=== Provided data ===

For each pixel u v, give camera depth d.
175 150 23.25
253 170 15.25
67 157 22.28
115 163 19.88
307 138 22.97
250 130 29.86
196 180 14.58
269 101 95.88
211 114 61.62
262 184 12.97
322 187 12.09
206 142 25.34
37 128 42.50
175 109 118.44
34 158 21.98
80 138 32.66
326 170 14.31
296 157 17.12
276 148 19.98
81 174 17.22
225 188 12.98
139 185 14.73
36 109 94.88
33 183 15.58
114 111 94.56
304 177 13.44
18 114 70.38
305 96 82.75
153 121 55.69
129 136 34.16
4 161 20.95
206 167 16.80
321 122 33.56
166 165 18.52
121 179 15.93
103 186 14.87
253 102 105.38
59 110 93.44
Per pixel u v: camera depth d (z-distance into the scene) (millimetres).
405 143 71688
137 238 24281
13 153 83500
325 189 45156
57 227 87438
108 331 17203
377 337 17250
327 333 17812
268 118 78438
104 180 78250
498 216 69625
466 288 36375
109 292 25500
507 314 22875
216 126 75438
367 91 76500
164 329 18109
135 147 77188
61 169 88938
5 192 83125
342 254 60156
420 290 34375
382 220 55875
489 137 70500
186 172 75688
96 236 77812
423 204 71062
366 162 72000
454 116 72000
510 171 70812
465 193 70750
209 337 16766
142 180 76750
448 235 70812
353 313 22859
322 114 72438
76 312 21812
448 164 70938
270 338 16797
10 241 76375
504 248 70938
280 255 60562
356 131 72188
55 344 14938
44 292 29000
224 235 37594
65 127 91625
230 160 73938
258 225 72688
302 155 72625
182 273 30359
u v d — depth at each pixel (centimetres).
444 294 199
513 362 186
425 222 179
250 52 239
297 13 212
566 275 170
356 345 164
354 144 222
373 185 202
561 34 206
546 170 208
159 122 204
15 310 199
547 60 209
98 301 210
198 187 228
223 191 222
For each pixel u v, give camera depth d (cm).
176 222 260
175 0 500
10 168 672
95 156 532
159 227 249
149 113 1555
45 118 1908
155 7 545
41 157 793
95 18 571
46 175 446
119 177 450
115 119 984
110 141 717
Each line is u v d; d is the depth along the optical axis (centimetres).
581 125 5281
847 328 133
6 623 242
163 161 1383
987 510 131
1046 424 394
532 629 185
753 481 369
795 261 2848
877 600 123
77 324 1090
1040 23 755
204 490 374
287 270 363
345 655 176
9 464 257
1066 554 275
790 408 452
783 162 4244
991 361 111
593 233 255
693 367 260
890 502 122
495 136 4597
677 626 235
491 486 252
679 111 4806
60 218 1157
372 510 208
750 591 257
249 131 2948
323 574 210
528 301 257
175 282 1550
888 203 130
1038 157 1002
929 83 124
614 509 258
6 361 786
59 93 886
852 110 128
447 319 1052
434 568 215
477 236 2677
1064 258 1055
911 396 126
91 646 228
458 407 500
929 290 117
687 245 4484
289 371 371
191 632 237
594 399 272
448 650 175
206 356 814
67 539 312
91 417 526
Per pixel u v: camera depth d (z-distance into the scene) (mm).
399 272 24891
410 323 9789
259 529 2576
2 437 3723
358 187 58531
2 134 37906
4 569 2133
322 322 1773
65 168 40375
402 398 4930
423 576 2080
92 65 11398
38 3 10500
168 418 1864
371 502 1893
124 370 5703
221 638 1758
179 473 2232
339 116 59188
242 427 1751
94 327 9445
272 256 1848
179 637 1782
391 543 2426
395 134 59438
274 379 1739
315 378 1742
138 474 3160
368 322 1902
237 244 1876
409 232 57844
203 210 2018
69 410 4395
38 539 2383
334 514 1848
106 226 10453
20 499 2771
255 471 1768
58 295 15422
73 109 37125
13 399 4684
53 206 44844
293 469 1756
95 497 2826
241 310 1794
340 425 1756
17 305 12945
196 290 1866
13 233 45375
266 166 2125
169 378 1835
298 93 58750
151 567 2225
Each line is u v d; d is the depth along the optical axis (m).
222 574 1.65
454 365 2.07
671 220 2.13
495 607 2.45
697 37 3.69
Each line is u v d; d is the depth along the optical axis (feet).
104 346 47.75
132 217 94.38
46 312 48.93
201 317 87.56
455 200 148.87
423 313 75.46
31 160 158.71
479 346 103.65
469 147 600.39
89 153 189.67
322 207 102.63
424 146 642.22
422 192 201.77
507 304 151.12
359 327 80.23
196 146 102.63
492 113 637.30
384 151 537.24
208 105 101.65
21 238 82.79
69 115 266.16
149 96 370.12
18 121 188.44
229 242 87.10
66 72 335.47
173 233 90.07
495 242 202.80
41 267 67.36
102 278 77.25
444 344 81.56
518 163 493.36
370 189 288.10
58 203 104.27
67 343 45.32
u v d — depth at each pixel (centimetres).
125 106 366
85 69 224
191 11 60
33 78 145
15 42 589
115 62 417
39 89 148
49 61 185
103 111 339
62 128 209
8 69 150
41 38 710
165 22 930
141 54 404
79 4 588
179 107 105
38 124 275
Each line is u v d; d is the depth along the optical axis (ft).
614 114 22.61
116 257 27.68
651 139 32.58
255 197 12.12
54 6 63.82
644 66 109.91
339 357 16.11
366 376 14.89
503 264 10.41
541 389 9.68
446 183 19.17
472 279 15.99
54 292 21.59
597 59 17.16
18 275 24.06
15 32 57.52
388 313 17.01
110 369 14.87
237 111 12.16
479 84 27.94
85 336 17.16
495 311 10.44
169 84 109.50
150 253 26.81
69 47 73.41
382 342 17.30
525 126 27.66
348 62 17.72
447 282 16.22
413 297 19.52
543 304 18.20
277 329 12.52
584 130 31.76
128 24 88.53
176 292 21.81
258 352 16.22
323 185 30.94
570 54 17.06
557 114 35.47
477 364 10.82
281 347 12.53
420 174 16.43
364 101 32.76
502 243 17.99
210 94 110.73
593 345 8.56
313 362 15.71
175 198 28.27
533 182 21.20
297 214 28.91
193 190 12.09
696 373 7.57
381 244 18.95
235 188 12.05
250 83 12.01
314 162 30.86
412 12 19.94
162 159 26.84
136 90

=== Activity ===
Word for word, quote the lines of the material from the first line through the line with "326 170 14.31", both ends included.

=== Solution to the problem ===
For each pixel u v, give camera depth d.
175 150 23.25
253 170 15.25
67 157 22.28
115 163 19.88
307 138 22.97
250 130 29.86
196 180 14.58
269 101 95.88
211 114 61.62
262 184 12.97
322 187 12.09
206 142 25.34
37 128 42.50
175 109 118.44
34 158 21.98
80 138 32.66
326 170 14.31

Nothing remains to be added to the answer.